“It requires a tremendous amount of sacrifice. You put in long hours,” Fallin said. “There probably were some days that you wondered, ‘Why in the heck are they making me do this?' and probably some days of ‘Can I do this?' But you all have proven that you are up for the task and that you are committed, dedicated.”
20 weeks of training
Trooper Cody Willis, chosen as the class spokesman, told stories of the cadets' time during their 20-week training and the bonds they formed.
“I distinctly remember one counselor asking us if we knew how to eat an elephant. Nobody knew the answer to that. He said ‘you eat it one bite at a time,' and he told us to keep that mind as we go through this academy,” Willis said.
The new troopers will be paired with a senior trooper for three months to learn the ropes in the area they will patrol.

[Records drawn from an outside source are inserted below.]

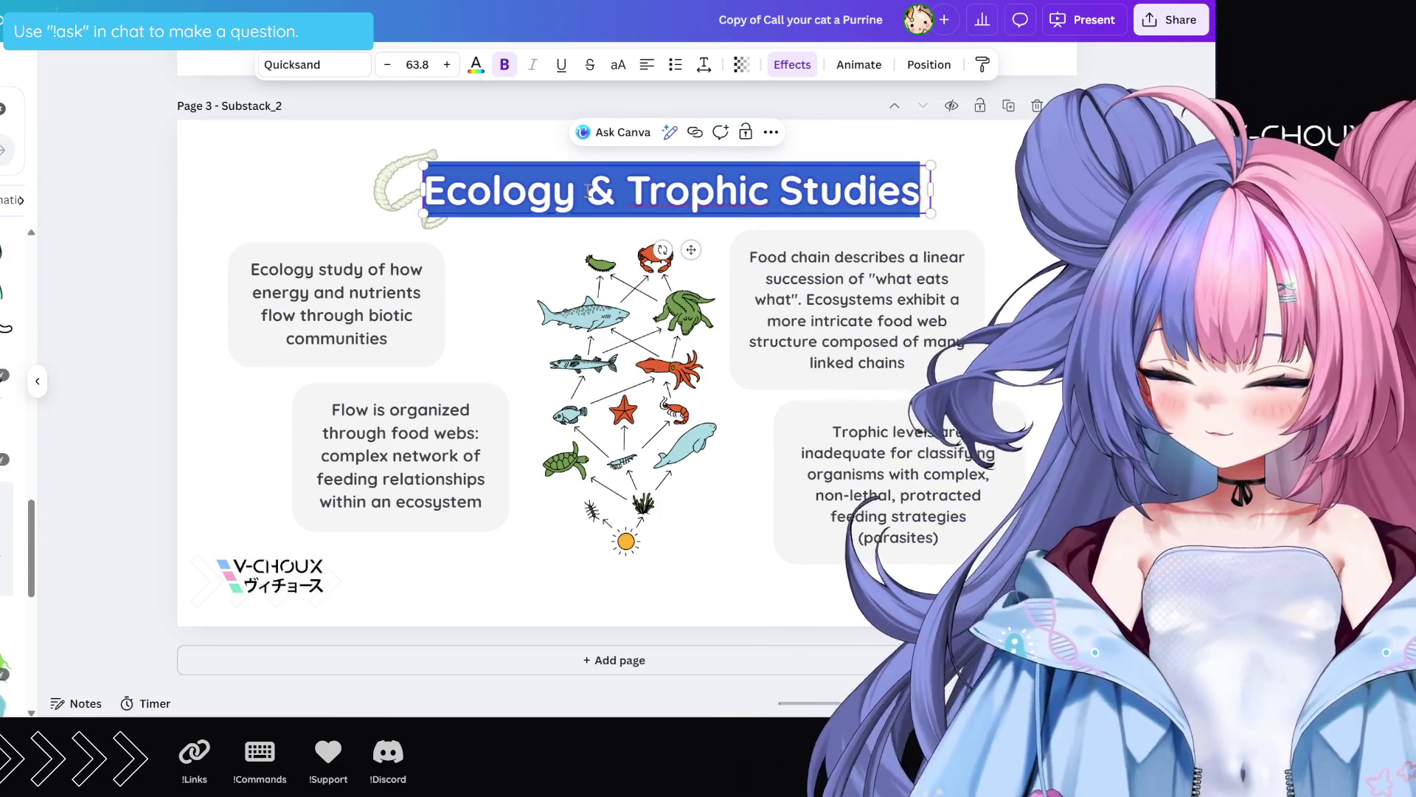
text(Essential Governing Principles)
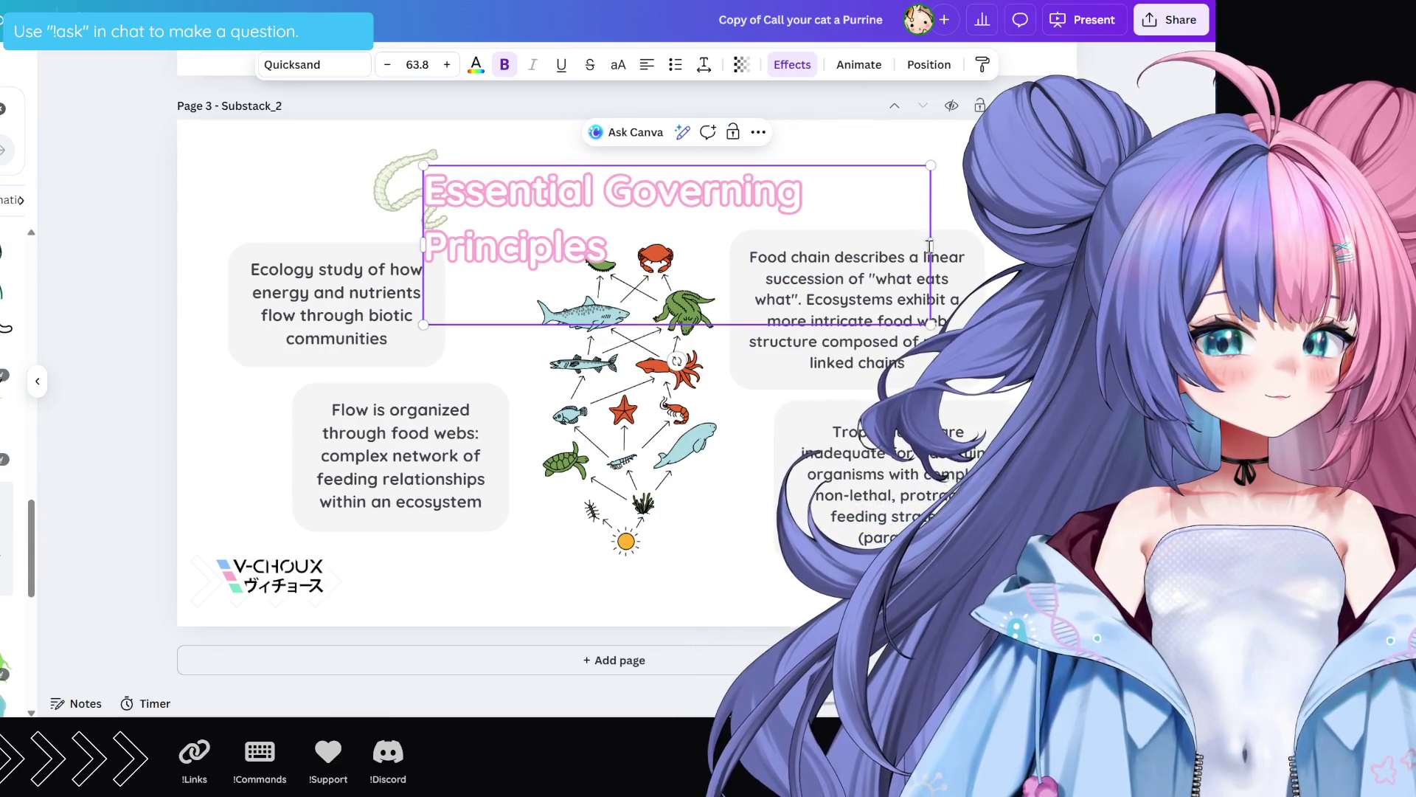
Step: Shrink the title font until it fits on one line, settling at 55.8
key(ctrl+a)
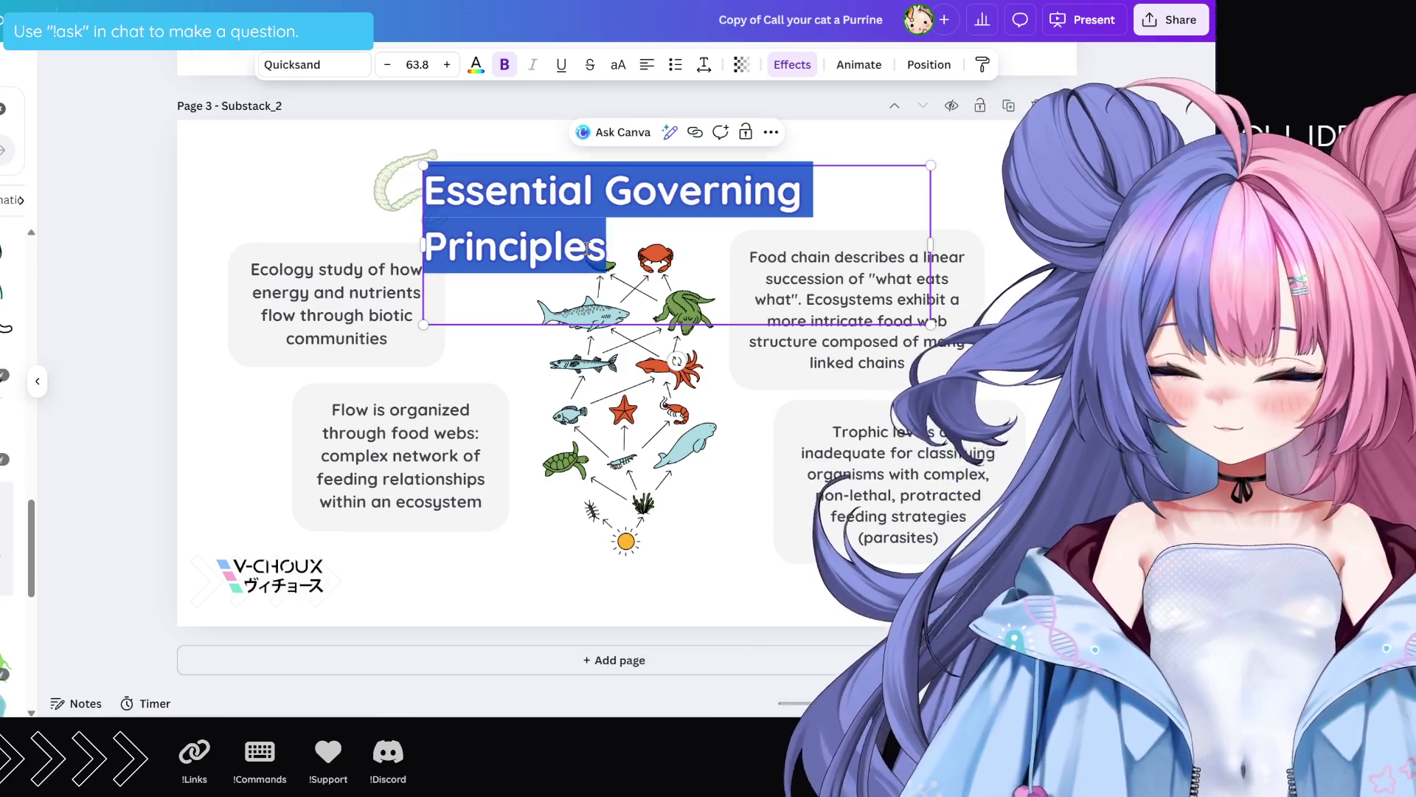
click(388, 66)
click(388, 66)
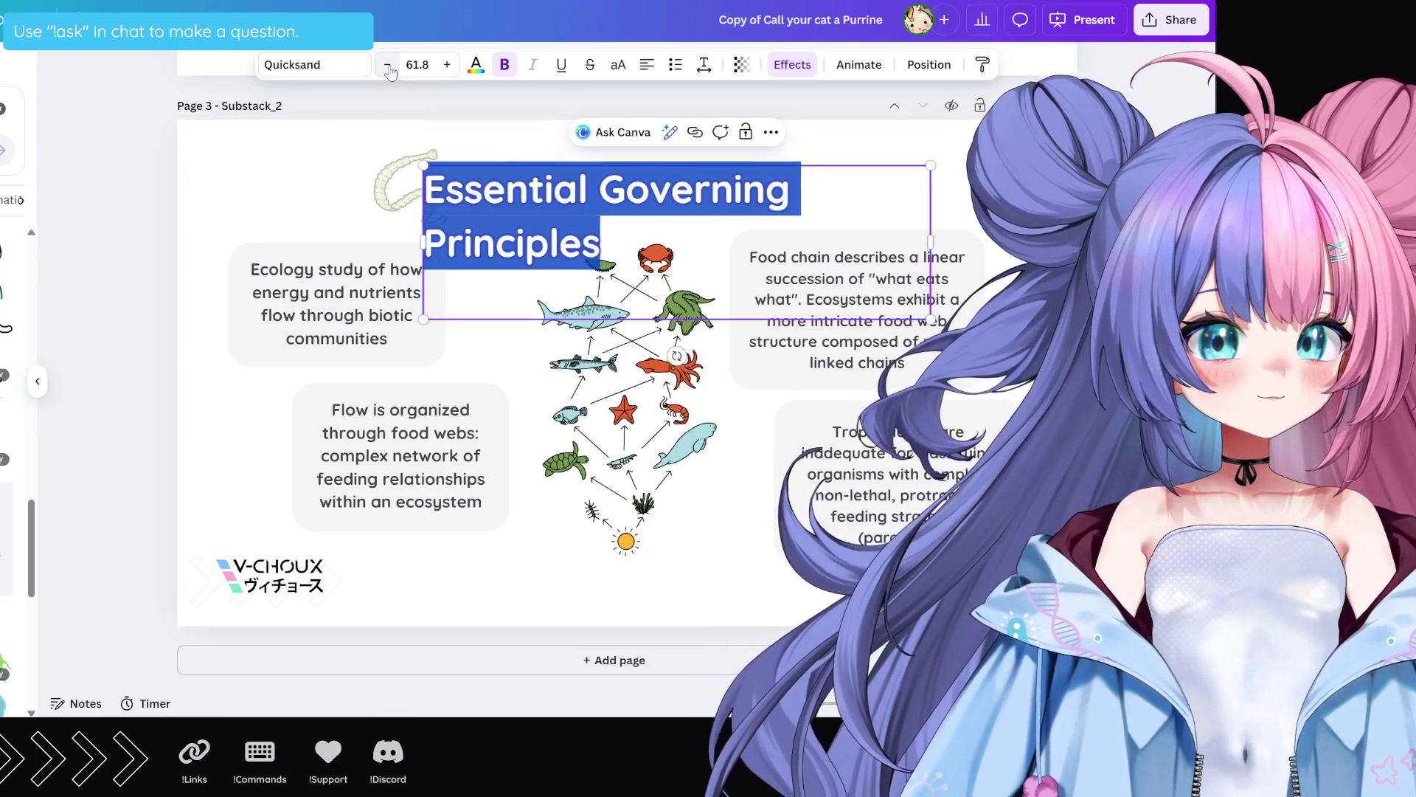
click(388, 67)
click(388, 66)
click(388, 67)
click(388, 67)
click(388, 67)
click(388, 66)
click(388, 66)
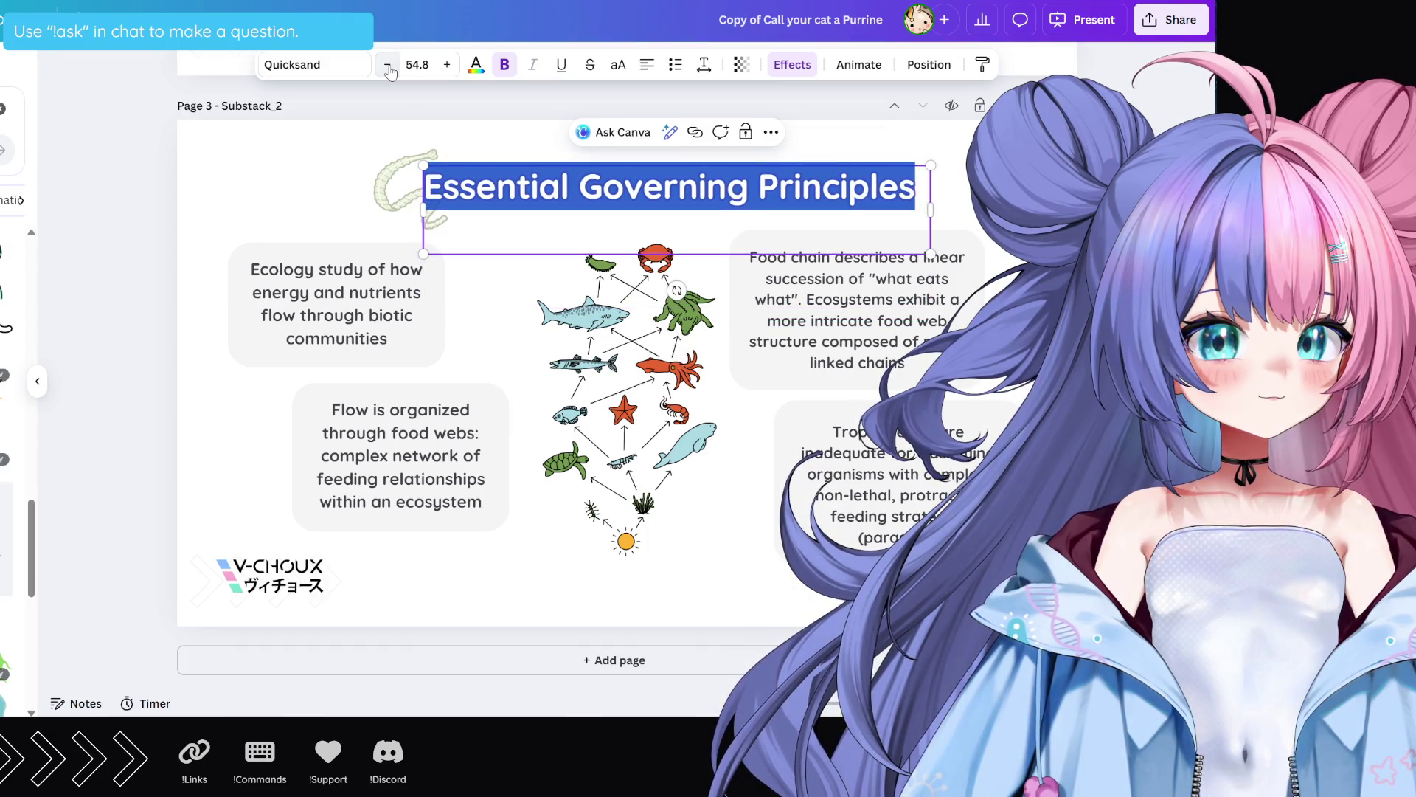
click(447, 65)
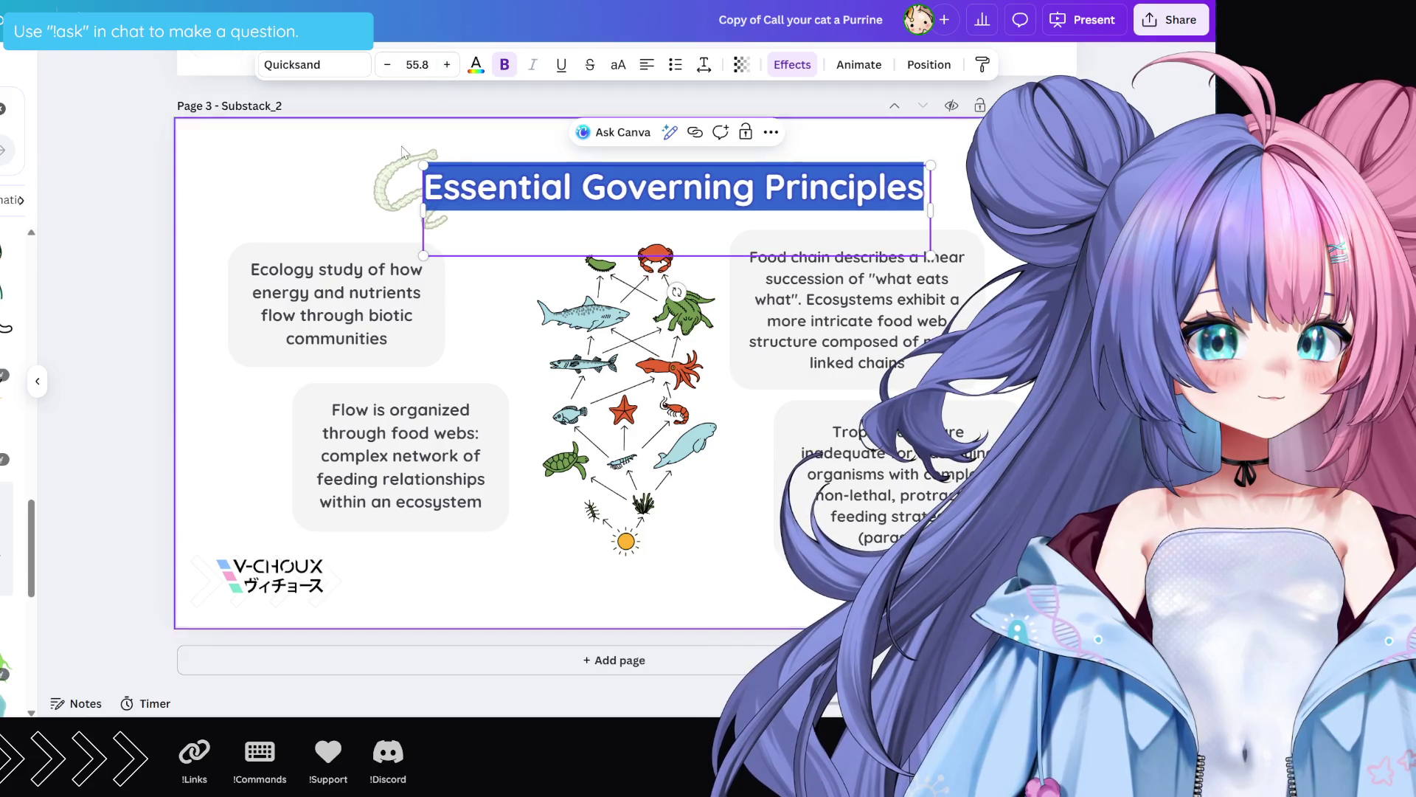
scroll(395, 282, up, 5)
scroll(395, 282, down, 5)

“We aren't just going to throw them out there and have them get started,” trooper Betsy Randolph said. “They are actually going to learn that county of assignment with that senior trooper — from taking someone into custody to taking them to jail, booking them in, and going through the court system with them.”
The patrol received 590 applications for next year's academy and will select about 50 cadets, Randolph said.
“Becoming a state trooper is a dream some of us have had since we were young,” Willis said. “There is something about chasing cars and arresting bad guys that appeal to us for some reason. This is one of those hero jobs that everyone seems to want and most adults wish they could do.”